Ainsi la violence exponentielle des détentions s’explique aussi par l’évolution des condamnations. En 1980, alors que 50 % de la détention était constituée d’auteurs de vols, ces derniers désormais n’en représentent que 18 %, tandis que les auteurs de violences représentent près de la moitié de la population carcérales (voir l’infographie). Seul demeure invariable le taux d’incarcération pour trafic de stupéfiants. « Certes, nous avons autant de détenus pour trafic de drogue en prison que par le passé, admet un directeur de maison d’arrêt francilienne. Environ 15 %. » « Mais la différence, c’est qu’ils sont beaucoup, beaucoup plus riches », sourit-il. Un mal si endémique que plus personne ne prétend que fermer les yeux sur les stupéfiants permet d’acheter la paix sociale en prison. « La drogue est à l’origine de la plupart des violences en détention, souligne cette source. Il y a celles liées à la consommation, avec des phénomènes de décompensation, celles dues aux dettes entre détenus, qui vont s’écharper ou passer leurs nerfs sur les surveillants, mais aussi les violences commises envers les mules qui font entrer la drogue et les nourriceschargées de la stocker, autant que les téléphones portables. »
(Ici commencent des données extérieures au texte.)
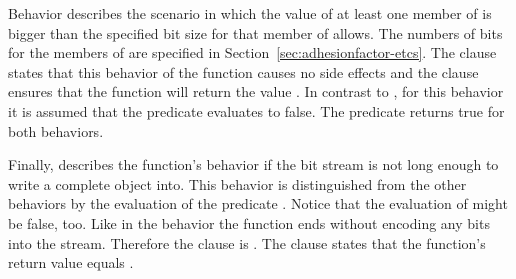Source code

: Behavior  describes
the scenario in which the value of at least one
member of  is bigger than the specified
bit size for that member of
 allows.
The numbers of bits for the members of
 are specified in
Section~\ref{sec:adhesionfactor-etcs}.
The  clause states that this behavior
of the function causes no side effects and
the  clause ensures that the
function will return the value .
In contrast to ,
for this behavior it is assumed that the
 predicate evaluates
to false.
The 
predicate returns true for both behaviors.

Finally,  describes the function's
behavior if the bit stream is not long enough to
write a complete  object
into. 
This behavior is distinguished from the other
behaviors by the evaluation of the predicate
.
Notice that the evaluation of 
might be false, too.
Like in the  behavior the function
ends without encoding any bits into the stream.
Therefore the  clause is \inl{\\nothing}.
The  clause states that the function's
return value equals .

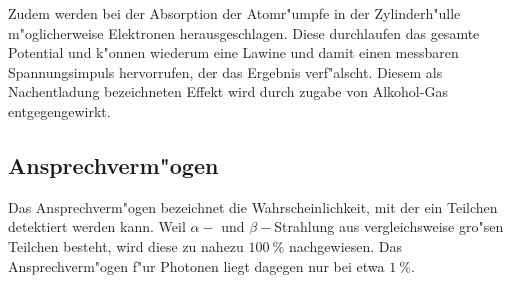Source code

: 		Zudem werden bei der Absorption der Atomr"umpfe in der Zylinderh"ulle m"oglicherweise Elektronen herausgeschlagen.
		Diese durchlaufen das gesamte Potential und k"onnen wiederum eine Lawine und damit einen messbaren Spannungsimpuls hervorrufen, der das Ergebnis verf"alscht.
		Diesem als Nachentladung bezeichneten Effekt wird durch zugabe von Alkohol-Gas entgegengewirkt.

	\subsection{Ansprechverm"ogen}
	\label{subsec:ansprechvermoegen}
		Das Ansprechverm"ogen bezeichnet die Wahrscheinlichkeit, mit der ein Teilchen detektiert werden kann.
		Weil $\alpha-$ und $\beta-$Strahlung aus vergleichsweise gro"sen Teilchen besteht, wird diese zu nahezu $\SI{100}{\percent}$ nachgewiesen.
		Das Ansprechverm"ogen f"ur Photonen liegt dagegen nur bei etwa $\SI{1}{\percent}$.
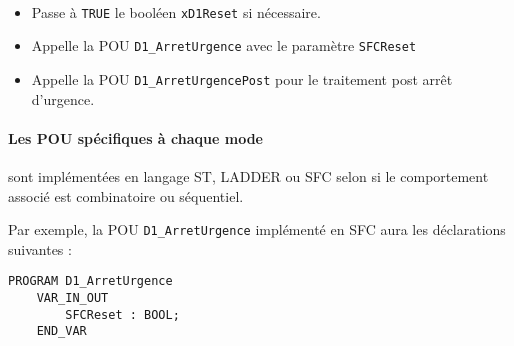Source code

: \lstDeleteShortInline~
\pagebreak
\begin{UPSTIactivite}
    \begin{itemize}
        \item Passe à \lstinline{TRUE} le booléen \lstinline{xD1Reset} si nécessaire.
        \item Appelle la POU \lstinline{D1_ArretUrgence} avec le paramètre \lstinline{SFCReset}
        \item Appelle la POU \lstinline{D1_ArretUrgencePost} pour le traitement post arrêt d'urgence.
    \end{itemize}
    \vspace{15cm}
\end{UPSTIactivite}

\paragraph{Les POU spécifiques à chaque mode} sont implémentées en langage ST, LADDER ou SFC selon si le comportement associé est combinatoire ou séquentiel.

Par exemple, la POU \lstinline{D1_ArretUrgence} implémenté en SFC aura les déclarations suivantes :

\begin{lstlisting}
PROGRAM D1_ArretUrgence
    VAR_IN_OUT
        SFCReset : BOOL;
    END_VAR\end{lstlisting}



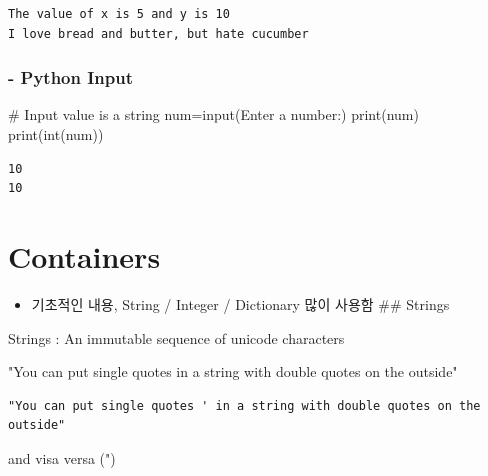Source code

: \documentclass[
  letterpaper,
  DIV=11,
  numbers=noendperiod]{scrreprt}
\newenvironment{Shaded}{\begin{snugshade}}{\end{snugshade}}
\newcommand{\BuiltInTok}[1]{\textcolor[rgb]{0.00,0.23,0.31}{#1}}
\newcommand{\CommentTok}[1]{\textcolor[rgb]{0.37,0.37,0.37}{#1}}
\newcommand{\NormalTok}[1]{\textcolor[rgb]{0.00,0.23,0.31}{#1}}
\newcommand{\OperatorTok}[1]{\textcolor[rgb]{0.37,0.37,0.37}{#1}}
\newcommand{\StringTok}[1]{\textcolor[rgb]{0.13,0.47,0.30}{#1}}
\providecommand{\tightlist}{%
  \setlength{\itemsep}{0pt}\setlength{\parskip}{0pt}}\usepackage{longtable,booktabs,array}
\begin{document}
\begin{verbatim}
The value of x is 5 and y is 10
I love bread and butter, but hate cucumber
\end{verbatim}

\subsection{- Python Input}\label{python-input}

\begin{Shaded}
\begin{Highlighting}[]
\CommentTok{\# Input value is a string}
\NormalTok{num}\OperatorTok{=}\BuiltInTok{input}\NormalTok{(}\StringTok{\textquotesingle{}Enter a number:\textquotesingle{}}\NormalTok{)}
\BuiltInTok{print}\NormalTok{(num)}
\BuiltInTok{print}\NormalTok{(}\BuiltInTok{int}\NormalTok{(num))}
\end{Highlighting}
\end{Shaded}

\begin{verbatim}
10
10
\end{verbatim}

\chapter{Containers}\label{containers}

\begin{itemize}
\tightlist
\item
  기초적인 내용, String / Integer / Dictionary 많이 사용함 \#\# Strings
\end{itemize}

Strings : An immutable sequence of unicode characters

\begin{Shaded}
\begin{Highlighting}[]
\CommentTok{"You can put single quotes \textquotesingle{} in a string with double quotes on the outside"}
\end{Highlighting}
\end{Shaded}

\begin{verbatim}
"You can put single quotes ' in a string with double quotes on the outside"
\end{verbatim}

\begin{Shaded}
\begin{Highlighting}[]
\CommentTok{\textquotesingle{}and visa versa (")\textquotesingle{}}
\end{Highlighting}
\end{Shaded}
\end{document}
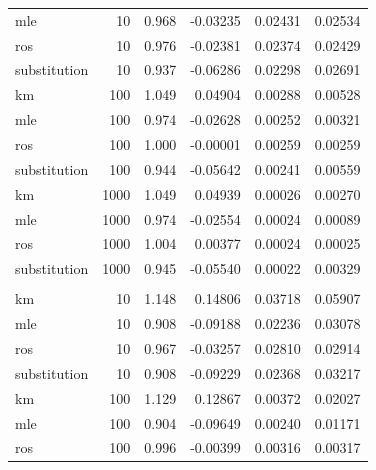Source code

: \documentclass[12pt, twoside]{amherstthesis}
\begin{document}
\begin{table}
\begin{tabular}[t]{lrrrrr}
\hspace{1em}mle & 10 & 0.968 & -0.03235 & 0.02431 & 0.02534\\
\hspace{1em}ros & 10 & 0.976 & -0.02381 & 0.02374 & 0.02429\\
\hspace{1em}substitution & 10 & 0.937 & -0.06286 & 0.02298 & 0.02691\\
\hspace{1em}km & 100 & 1.049 & 0.04904 & 0.00288 & 0.00528\\
\hspace{1em}mle & 100 & 0.974 & -0.02628 & 0.00252 & 0.00321\\
\hspace{1em}ros & 100 & 1.000 & -0.00001 & 0.00259 & 0.00259\\
\hspace{1em}substitution & 100 & 0.944 & -0.05642 & 0.00241 & 0.00559\\
\hspace{1em}km & 1000 & 1.049 & 0.04939 & 0.00026 & 0.00270\\
\hspace{1em}mle & 1000 & 0.974 & -0.02554 & 0.00024 & 0.00089\\
\hspace{1em}ros & 1000 & 1.004 & 0.00377 & 0.00024 & 0.00025\\
\hspace{1em}substitution & 1000 & 0.945 & -0.05540 & 0.00022 & 0.00329\\
\addlinespace[1em]
\multicolumn{6}{l}{\textbf{Censoring Rate = 0.5}}\\
\hspace{1em}km & 10 & 1.148 & 0.14806 & 0.03718 & 0.05907\\
\hspace{1em}mle & 10 & 0.908 & -0.09188 & 0.02236 & 0.03078\\
\hspace{1em}ros & 10 & 0.967 & -0.03257 & 0.02810 & 0.02914\\
\hspace{1em}substitution & 10 & 0.908 & -0.09229 & 0.02368 & 0.03217\\
\hspace{1em}km & 100 & 1.129 & 0.12867 & 0.00372 & 0.02027\\
\hspace{1em}mle & 100 & 0.904 & -0.09649 & 0.00240 & 0.01171\\
\hspace{1em}ros & 100 & 0.996 & -0.00399 & 0.00316 & 0.00317\\

\end{tabular}
\end{table}
\end{document}
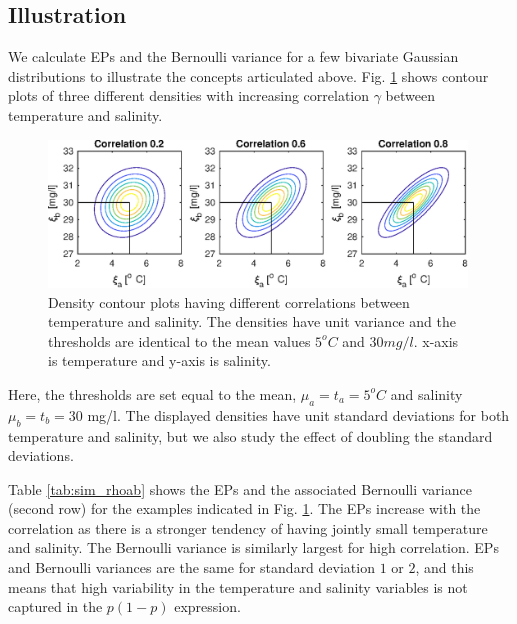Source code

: \documentclass[aoas]{imsart}
\begin{document}
\subsection{Illustration}

We calculate EPs and the Bernoulli variance for a few bivariate
Gaussian distributions to illustrate the concepts articulated above.
Fig. \ref{illus_bivarDens} shows contour plots of three different
densities with increasing correlation $\gamma$ between temperature and
salinity.
\begin{figure}[h!] \centering
  \includegraphics[width=0.99\textwidth]{Figures/illus_bivar.eps}
  \caption{Density contour plots having different correlations between
    temperature and salinity. The densities have unit variance and the
    thresholds are identical to the mean values $5^o C$ and
    $30 mg/l$. x-axis is temperature and y-axis is salinity.}
\label{illus_bivarDens}
\end{figure}
Here, the thresholds are set equal to the mean, $\mu_a=t_a=5^o C$ and
salinity $\mu_b=t_b=30$ mg/l. The displayed densities have unit
standard deviations for both temperature and salinity, but we also
study the effect of doubling the standard deviations.

Table \ref{tab:sim_rhoab} shows the EPs and the associated Bernoulli
variance (second row) for the examples indicated in
Fig. \ref{illus_bivarDens}. The EPs increase with the correlation as
there is a stronger tendency of having jointly small temperature and
salinity. The Bernoulli variance is similarly largest for high
correlation. EPs and Bernoulli variances are the same for standard
deviation $1$ or $2$, and this means that high variability in the
temperature and salinity variables is not captured in the $p(1-p)$
expression.
\end{document}
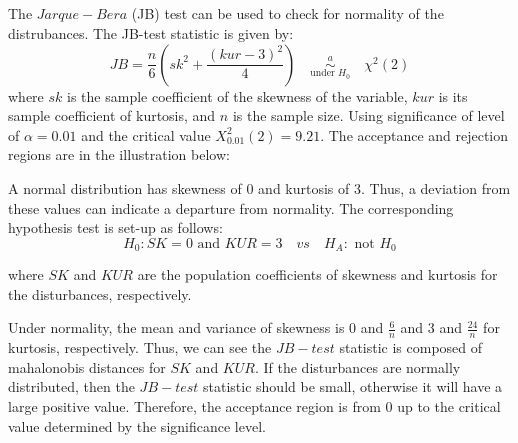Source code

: \subsection{}

The $Jarque-Bera$ (JB) test can be used to check for normality of the distrubances. The JB-test statistic is given by:
$$JB = \dfrac{n}{6} \left( sk^2 + \dfrac{(kur-3)^2}{4} \right) \quad \overset{a}{\underset{\text{under }H_0}{\sim}} \quad \chi^2(2)$$
where $sk$ is the sample coefficient of the skewness of the variable, $kur$ is its sample coefficient of kurtosis, and $n$ is the sample size. Using significance of level of $\alpha = 0.01$ and the critical value $X^2_{0.01}(2) = 9.21$. The acceptance and rejection regions are in the illustration below:

\begin{center}
\end{center}

A normal distribution has skewness of 0 and kurtosis of 3.  Thus, a deviation from these values can indicate a departure from normality. The corresponding hypothesis test is set-up as follows:
$$
H_0: SK = 0 \text{ and } KUR = 3  \quad vs \quad H_A: \text{ not } H_0
$$

where $SK$ and $KUR$ are the population coefficients of skewness and kurtosis for the disturbances, respectively. 

Under normality, the mean and variance of skewness is 0 and $\frac{6}{n}$ and 3 and $\frac{24}{n}$ for kurtosis, respectively. Thus, we can see the $JB-test$ statistic is composed of mahalonobis distances for $SK$ and $KUR$. If the disturbances are normally distributed, then the $JB-test$ statistic should be small, otherwise it will have a large positive value. Therefore, the acceptance region is from 0 up to the critical value determined by the significance level.
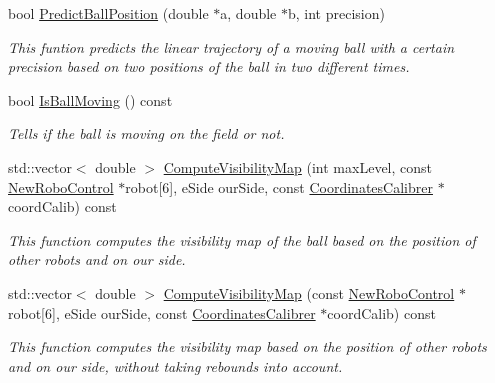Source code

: \begin{DoxyCompactItemize}
bool \hyperlink{classBallMonitor_a914053314023ea79ee691a3031e355bf}{PredictBallPosition} (double $\ast$a, double $\ast$b, int precision)
\begin{DoxyCompactList}\small\item\em This funtion predicts the linear trajectory of a moving ball with a certain precision based on two positions of the ball in two different times. \item\end{DoxyCompactList}\item 
bool \hyperlink{classBallMonitor_a8995e71b82d80987984dd6b1ed89c0a0}{IsBallMoving} () const 
\begin{DoxyCompactList}\small\item\em Tells if the ball is moving on the field or not. \item\end{DoxyCompactList}\item 
std::vector$<$ double $>$ \hyperlink{classBallMonitor_aad046acf9df6b0381ab3b1b8351e97c5}{ComputeVisibilityMap} (int maxLevel, const \hyperlink{classNewRoboControl}{NewRoboControl} $\ast$robot\mbox{[}6\mbox{]}, eSide ourSide, const \hyperlink{classCoordinatesCalibrer}{CoordinatesCalibrer} $\ast$coordCalib) const 
\begin{DoxyCompactList}\small\item\em This function computes the visibility map of the ball based on the position of other robots and on our side. \item\end{DoxyCompactList}\item 
std::vector$<$ double $>$ \hyperlink{classBallMonitor_ac30119e22cfe4814670c4eae8c6b5495}{ComputeVisibilityMap} (const \hyperlink{classNewRoboControl}{NewRoboControl} $\ast$robot\mbox{[}6\mbox{]}, eSide ourSide, const \hyperlink{classCoordinatesCalibrer}{CoordinatesCalibrer} $\ast$coordCalib) const 
\begin{DoxyCompactList}\small\item\em This function computes the visibility map based on the position of other robots and on our side, without taking rebounds into account. \item\end{DoxyCompactList}\end{DoxyCompactItemize}
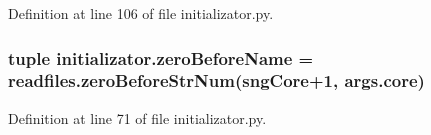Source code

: Definition at line 106 of file initializator.\-py.

\hypertarget{a00135_a475e51ace78f2490aa4206915d0e3ae6}{
\subsubsection[{zero\-Before\-Name}]{\setlength{\rightskip}{0pt plus 5cm}tuple initializator.\-zero\-Before\-Name = readfiles.\-zero\-Before\-Str\-Num(sng\-Core+1, args.\-core)}}\label{a00135_a475e51ace78f2490aa4206915d0e3ae6}


Definition at line 71 of file initializator.\-py.

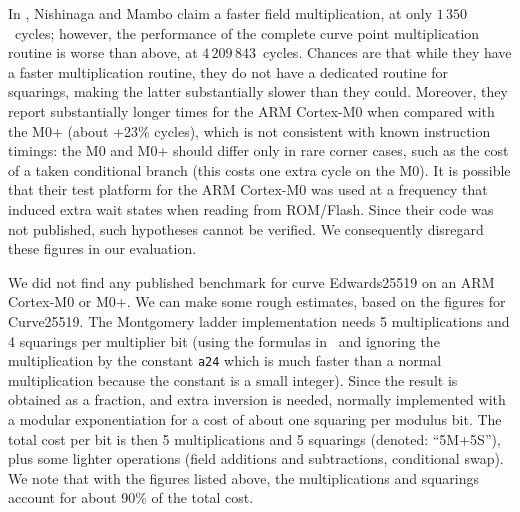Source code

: \documentclass{llncs}
\begin{document}
In \cite{NisMam2016}, Nishinaga and Mambo claim a faster field
multiplication, at only $1\,350$~cycles; however, the performance of the
complete curve point multiplication routine is worse than above, at
$4\,209\,843$~cycles. Chances are that while they have a faster
multiplication routine, they do not have a dedicated routine for
squarings, making the latter substantially slower than they could.
Moreover, they report substantially longer times for the ARM Cortex-M0
when compared with the M0+ (about +23\% cycles), which is not consistent
with known instruction timings: the M0 and M0+ should differ only in
rare corner cases, such as the cost of a taken conditional branch (this
costs one extra cycle on the M0). It is possible that their test
platform for the ARM Cortex-M0 was used at a frequency that induced
extra wait states when reading from ROM/Flash. Since their code was not
published, such hypotheses cannot be verified. We consequently disregard
these figures in our evaluation.

We did not find any published benchmark for curve Edwards25519 on an ARM
Cortex-M0 or M0+. We can make some rough estimates, based on the figures
for Curve25519. The Montgomery ladder implementation needs 5
multiplications and 4 squarings per multiplier bit (using the formulas
in~\cite{Curve25519rfc7748} and ignoring the multiplication by the
constant \texttt{a24} which is much faster than a normal multiplication
because the constant is a small integer). Since the result is obtained
as a fraction, and extra inversion is needed, normally implemented with
a modular exponentiation for a cost of about one squaring per modulus
bit. The total cost per bit is then 5 multiplications and 5 squarings
(denoted: ``5M+5S''), plus some lighter operations (field additions and
subtractions, conditional swap). We note that with the figures listed
above, the multiplications and squarings account for about 90\% of the
total cost.
\end{document}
Le fléau des établissements pénitentiaires est tout ce qui entre en flots ininterrompus, par les parloirs qu’on ne peut pas fouiller, par les projections et par les drones : drogue en quantités conséquentes, téléphones portables et couteaux en céramique sont dans le top 3 des denrées très prisées qui passent sous les radars. Au fil du temps, le code pénitentiaire a limité les fouilles à la sortie des parloirs. « De plus, les surveillants répugnent désormais aux fouilles à corps. C’est fini depuis longtemps le “baisser-tousser”, souligne un directeur d’établissement. Au début, c’était un couteau en céramique par-ci par-là. Maintenant, c’est plusieurs quotidiennement », rappelle Laurent en disant aussi s’être retrouvé devant des poubelles pleines de téléphones portables.

À Arles, « la sécurité n’a pas évolué depuis vingt ans », regrette Thomas Forner. Laurie Dolata, quant à elle, rappelle ce temps où « c’était les projections qui nous occupaient, mais maintenant ce sont les drones. Nos brouilleurs de téléphones sont inopérants, c’est pareil pour les dispositifs antidrones qui ont coûté des millions et qui n’ont jamais marché ». « Les détenus ont appris à mettre le feu aux filets anti-projections, soupire Gaëlle Verschaeve. En 2020, à Maubeuge, on comptait 50 projections par jour, nous sommes passés à une par mois en renforçant le glacis. Mais à Valenciennes, les voitures s’arrêtent sans gêne sur le boulevard qui longe l’établissement pour faire leurs projections, sans égard pour les autres automobilistes qui doivent également s’arrêter et attendre. » Un fiasco. P. G.